▶ **Texte extrait**:
Historiquement la question climatique dans les pays d’Europe occidentale et a fortiori en Wallonie, s’est principalement concentrée sur l’atténuation et la nécessité de réduire les émissions de gaz à effet de serre afin de limiter les changements climatiques. Il est désormais essentiel et urgent d’adopter des politiques et stratégies ambitieuses en matière d’adaptation au dérèglement climatique et à l’effondrement de la biodiversité.
Transposer la directive européenne « healthy soil » qui sera adoptée en juin 2023
Nous devons changer notre approche des sols, qui est aujourd’hui principalement basée sur le plan de secteur : le sol est perçu comme une surface, sa gestion est partagée entre secteurs d’activité. Essentiels au maintien de l’équilibre sur Terre, les sols sont une ressource limitée. Les sols sont le second puits de carbone, après les océans. Ils abritent 25 % de la biodiversité terrestre. Ils constituent le premier maillon de la chaîne alimentaire et, grâce à eux, nous produisons la majeure partie de notre alimentation. La santé des sols doit être au cœur des priorités wallonnes. Les fonctions et services écosystémiques rendus par les sols doivent être reconnus, protégés et restaurés, le cas échéant. En adoptant une approche multifonctionnelle des sols, nous pourrons choisir « le bon usage pour le bon sol ».

▶ **Données fournies**:
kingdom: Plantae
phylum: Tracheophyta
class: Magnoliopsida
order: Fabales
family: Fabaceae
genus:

▶ **Tâche donnée 1**: Recopiez fidèlement le passage du texte extrait qui commence à « Historiquement la question » et se termine à « de la biodiversité. ».
▶ **Tâche donnée 2**: D'après le texte extrait, quel pourcentage de la biodiversité terrestre les sols abritent-ils ?

▶ **Résultat 1**:
Historiquement la question climatique dans les pays d’Europe occidentale et a fortiori en Wallonie, s’est principalement concentrée sur l’atténuation et la nécessité de réduire les émissions de gaz à effet de serre afin de limiter les changements climatiques. Il est désormais essentiel et urgent d’adopter des politiques et stratégies ambitieuses en matière d’adaptation au dérèglement climatique et à l’effondrement de la biodiversité.

▶ **Résultat 2**: Les sols abritent 25 % de la biodiversité terrestre.